The rickety blue door opened at the meat packing plant, and a large, angry-looking man came out wearing a sly smile, looking as if he’d stepped off the set of a horror film. There was one last cow to be processed that day.
“Come on, cow, let’s go,” the impatient man said. The animal’s eyes widened in fear, his back hooves pressed against the gate. The smell of death immediately filled the cow’s nostrils. The man quickly used a stun gun but missed the essential spot on the cow’s head. The cow’s eyes, supposed to be closed, were large with pain, yet he couldn’t fight. The man carried on, shackling one of his back leg’s to a conveyer belt, leaving the creature to hang upside down.
As the belt moved to the next station, the cow exerted heavy moans, his bones breaking from too much weight. A different man waiting with a long butcher knife greeted him at the next station. “Last, but not least,” the man said grimly. He held the cow steady as he sliced through the neck cutting out the carotid arteries. Blood gushed as the butcher kept carving. After a minute of blood loss, the widened eyes finally came to a close as his body could take no more.
This scenario happens everyday in this country: creatures being tortured before they die. After learning the horrors of it all, I can’t imagine going back to a meat-and-dairy lifestyle. But eating ethically, I’ve learned, puzzles a lot of people. As a result, I’ve frequently found myself fielding questions about why and how people like me choose to go meat-and-dairy-free.
=======
## Work order a
Copy the listing below line for line, omitting the pictures.

Collected data:
=======
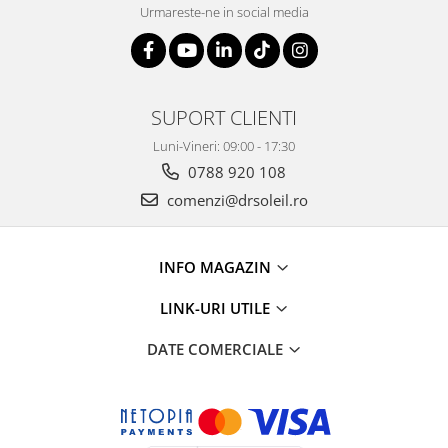
Urmareste-ne in social media
SUPORT CLIENTI
Luni-Vineri: 09:00 - 17:30
0788 920 108
comenzi@drsoleil.ro
INFO MAGAZIN
LINK-URI UTILE
DATE COMERCIALE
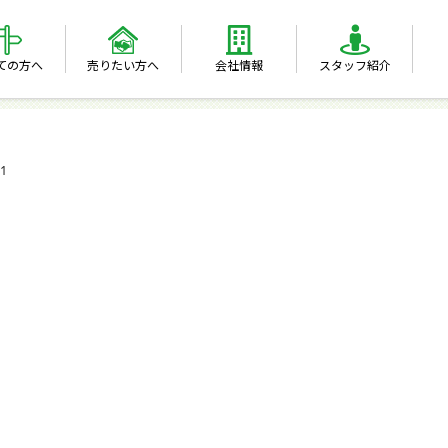
ての方へ
売りたい方へ
会社情報
スタッフ紹介
1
=======
## Work order b
Resume the essay above about going meat-and-dairy-free, continuing from its final sentence.

## Exercise answer a
Urmareste-ne in social media
SUPORT CLIENTI
Luni-Vineri: 09:00 - 17:30
0788 920 108
comenzi@drsoleil.ro
INFO MAGAZIN
LINK-URI UTILE
DATE COMERCIALE
ての方へ
売りたい方へ
会社情報
スタッフ紹介
1

## Exercise answer b
“So why are you vegan?” my friends would ask me over lunch as they chomped down on their deluxe cheeseburgers. “Do you think you are fat or something? Because you know you’re tiny right?” And I, enjoying my delicious veggie burger, responded with a chuckle, “No, I don’t think I am fat; I am just an animal lover. It’s my way of standing up for them.”
Like I said, being vegan means getting asked a lot of questions, some I didn’t know the answer to until I asked fellow vegans or did the research myself. So if you are newly vegan or are curious about ethically sound eating practices, I’ve listed below some of the types of questions you can expect from curious friends, family members, and strangers.
Um, why veganism?
There are a few different reasons why veganism is appealing to many. Ethics may be the most common reason, and it’s my primary reason as well. After watching various documentary videos, some simply just can’t partake of the products yielded by the meat and dairy industry anymore. Some, on the other hand, go vegan for the environment. Livestock plays a huge part in pollution while using an immense amount of resources. A single dairy cow produces about 120 pounds of wet manure per day, which is equal to the waste of 20–40 people. This means that California’s 1.4 million dairy cows produce as much waste as 28–56 million people. Other people go vegan just for the dietary benefits thanks to nutritious, plant-based food choices.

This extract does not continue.